┌──

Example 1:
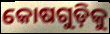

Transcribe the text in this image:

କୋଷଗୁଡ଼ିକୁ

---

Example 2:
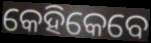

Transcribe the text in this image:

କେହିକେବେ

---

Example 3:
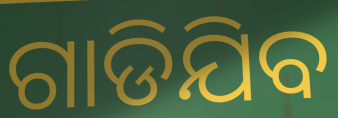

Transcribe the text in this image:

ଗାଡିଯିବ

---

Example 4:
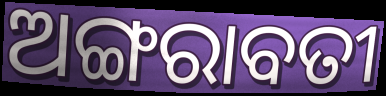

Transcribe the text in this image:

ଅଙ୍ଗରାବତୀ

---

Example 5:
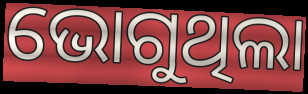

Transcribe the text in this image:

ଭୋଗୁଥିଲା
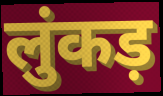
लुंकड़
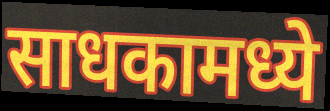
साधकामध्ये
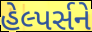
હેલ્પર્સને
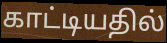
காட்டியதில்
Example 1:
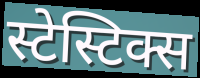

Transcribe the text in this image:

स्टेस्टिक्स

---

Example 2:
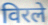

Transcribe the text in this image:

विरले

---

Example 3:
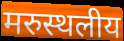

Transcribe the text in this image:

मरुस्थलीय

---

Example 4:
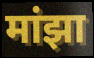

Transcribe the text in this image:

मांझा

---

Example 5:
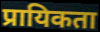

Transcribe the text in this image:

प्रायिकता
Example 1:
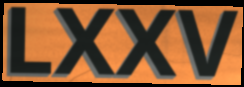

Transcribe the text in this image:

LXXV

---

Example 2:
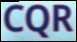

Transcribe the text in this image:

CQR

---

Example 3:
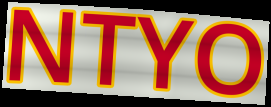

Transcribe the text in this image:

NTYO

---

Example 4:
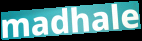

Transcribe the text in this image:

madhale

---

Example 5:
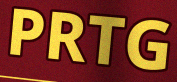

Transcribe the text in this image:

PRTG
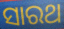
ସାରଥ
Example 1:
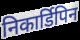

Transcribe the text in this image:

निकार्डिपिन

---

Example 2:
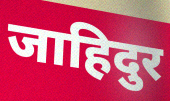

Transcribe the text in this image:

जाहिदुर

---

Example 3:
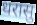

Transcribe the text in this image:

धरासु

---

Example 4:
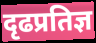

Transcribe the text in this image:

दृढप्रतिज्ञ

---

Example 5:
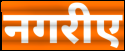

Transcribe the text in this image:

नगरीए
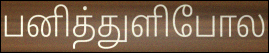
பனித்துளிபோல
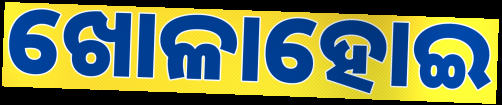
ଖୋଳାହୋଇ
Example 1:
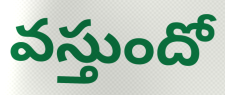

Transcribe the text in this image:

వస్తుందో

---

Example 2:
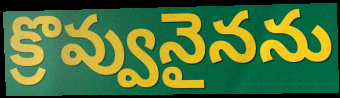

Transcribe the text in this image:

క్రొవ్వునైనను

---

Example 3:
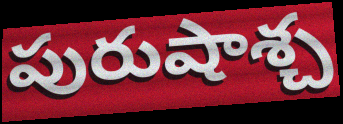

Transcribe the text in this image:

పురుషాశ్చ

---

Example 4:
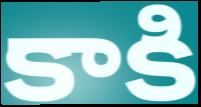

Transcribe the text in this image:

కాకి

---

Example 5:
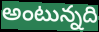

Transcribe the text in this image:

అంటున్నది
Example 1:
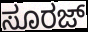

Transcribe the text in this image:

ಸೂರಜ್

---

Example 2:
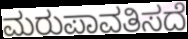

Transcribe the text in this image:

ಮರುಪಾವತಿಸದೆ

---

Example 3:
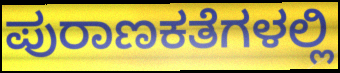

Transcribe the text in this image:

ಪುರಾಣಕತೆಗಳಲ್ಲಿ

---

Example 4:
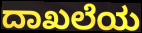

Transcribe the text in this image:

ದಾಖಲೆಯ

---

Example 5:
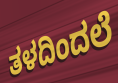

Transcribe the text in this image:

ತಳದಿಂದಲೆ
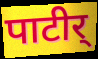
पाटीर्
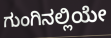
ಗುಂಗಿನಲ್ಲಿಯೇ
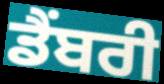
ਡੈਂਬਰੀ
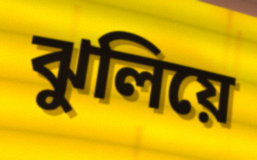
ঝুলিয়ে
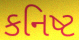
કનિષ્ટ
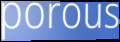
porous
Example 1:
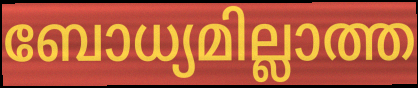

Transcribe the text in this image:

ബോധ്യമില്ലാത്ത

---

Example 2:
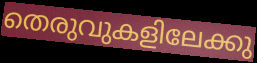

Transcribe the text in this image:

└──

* EXERCISE TASK
Render every line of the items above as a numbered list, skipping blank lines and omitting the pictures.

* EXPECTED ANSWER
1. Example 1:
2. Transcribe the text in this image:
3. କୋଷଗୁଡ଼ିକୁ
4. ---
5. Example 2:
6. Transcribe the text in this image:
7. କେହିକେବେ
8. ---
9. Example 3:
10. Transcribe the text in this image:
11. ଗାଡିଯିବ
12. ---
13. Example 4:
14. Transcribe the text in this image:
15. ଅଙ୍ଗରାବତୀ
16. ---
17. Example 5:
18. Transcribe the text in this image:
19. ଭୋଗୁଥିଲା
20. लुंकड़
21. साधकामध्ये
22. હેલ્પર્સને
23. காட்டியதில்
24. Example 1:
25. Transcribe the text in this image:
26. स्टेस्टिक्स
27. ---
28. Example 2:
29. Transcribe the text in this image:
30. विरले
31. ---
32. Example 3:
33. Transcribe the text in this image:
34. मरुस्थलीय
35. ---
36. Example 4:
37. Transcribe the text in this image:
38. मांझा
39. ---
40. Example 5:
41. Transcribe the text in this image:
42. प्रायिकता
43. Example 1:
44. Transcribe the text in this image:
45. LXXV
46. ---
47. Example 2:
48. Transcribe the text in this image:
49. CQR
50. ---
51. Example 3:
52. Transcribe the text in this image:
53. NTYO
54. ---
55. Example 4:
56. Transcribe the text in this image:
57. madhale
58. ---
59. Example 5:
60. Transcribe the text in this image:
61. PRTG
62. ସାରଥ
63. Example 1:
64. Transcribe the text in this image:
65. निकार्डिपिन
66. ---
67. Example 2:
68. Transcribe the text in this image:
69. जाहिदुर
70. ---
71. Example 3:
72. Transcribe the text in this image:
73. धरासु
74. ---
75. Example 4:
76. Transcribe the text in this image:
77. दृढप्रतिज्ञ
78. ---
79. Example 5:
80. Transcribe the text in this image:
81. नगरीए
82. பனித்துளிபோல
83. ଖୋଳାହୋଇ
84. Example 1:
85. Transcribe the text in this image:
86. వస్తుందో
87. ---
88. Example 2:
89. Transcribe the text in this image:
90. క్రొవ్వునైనను
91. ---
92. Example 3:
93. Transcribe the text in this image:
94. పురుషాశ్చ
95. ---
96. Example 4:
97. Transcribe the text in this image:
98. కాకి
99. ---
100. Example 5:
101. Transcribe the text in this image:
102. అంటున్నది
103. Example 1:
104. Transcribe the text in this image:
105. ಸೂರಜ್
106. ---
107. Example 2:
108. Transcribe the text in this image:
109. ಮರುಪಾವತಿಸದೆ
110. ---
111. Example 3:
112. Transcribe the text in this image:
113. ಪುರಾಣಕತೆಗಳಲ್ಲಿ
114. ---
115. Example 4:
116. Transcribe the text in this image:
117. ದಾಖಲೆಯ
118. ---
119. Example 5:
120. Transcribe the text in this image:
121. ತಳದಿಂದಲೆ
122. पाटीर्
123. ಗುಂಗಿನಲ್ಲಿಯೇ
124. ਡੈਂਬਰੀ
125. ঝুলিয়ে
126. કનિષ્ટ
127. porous
128. Example 1:
129. Transcribe the text in this image:
130. ബോധ്യമില്ലാത്ത
131. ---
132. Example 2:
133. Transcribe the text in this image:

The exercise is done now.